**Tarefa**
Reescreva o trecho do artigo que começa nas palavras "Artigo de Sergio" e termina após "insistir em cantar?", trocando "galo" por "pássaro".

**Trecho do documento**
——
Artigo de Sergio Mauricio publicado no Caderno Cultural do Jornal A Tarde, Salvador, BA, em 15/04/2006.
“Apesar de você, amanhã há de ser outro dia
Eu pergunto a você onde vai se esconder da enorme euforia?
Como vai proibir quando o galo insistir em cantar?
Água nova brotando e a gente se amando sem parar”
Fragmento duma canção de Chico Buarque
Imagine-se uma situação na qual alguns proprietários de latifúndios ou exploradores de minas pelo país reunir-se-iam, anualmente, numa data que, para eles, fosse representativa, e comemorassem o sistema escravocrata de produção. Nesse dia, seus expoentes fariam discursos enaltecendo a escravidão como responsável pelo desenvolvimento sócio-econômico do país por mais de 300 anos, e afirmariam o orgulho por um passado glorioso de força e poder, além de situar a escravidão como um valor imutável que daria sentido à economia brasileira.
——
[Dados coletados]
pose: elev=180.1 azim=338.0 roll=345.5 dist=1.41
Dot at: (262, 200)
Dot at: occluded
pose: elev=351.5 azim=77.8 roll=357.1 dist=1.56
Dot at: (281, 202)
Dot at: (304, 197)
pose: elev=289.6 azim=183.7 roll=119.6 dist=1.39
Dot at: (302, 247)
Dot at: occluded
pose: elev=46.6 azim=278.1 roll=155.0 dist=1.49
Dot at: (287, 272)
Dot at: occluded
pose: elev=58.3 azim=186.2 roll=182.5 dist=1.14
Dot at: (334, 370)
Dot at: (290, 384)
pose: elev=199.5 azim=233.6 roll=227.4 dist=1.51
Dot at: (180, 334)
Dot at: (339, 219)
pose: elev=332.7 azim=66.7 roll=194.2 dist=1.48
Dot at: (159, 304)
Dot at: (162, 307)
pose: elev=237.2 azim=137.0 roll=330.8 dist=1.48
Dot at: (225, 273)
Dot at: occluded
——
**Resolução**
Artigo de Sergio Mauricio publicado no Caderno Cultural do Jornal A Tarde, Salvador, BA, em 15/04/2006.
“Apesar de você, amanhã há de ser outro dia
Eu pergunto a você onde vai se esconder da enorme euforia?
Como vai proibir quando o pássaro insistir em cantar?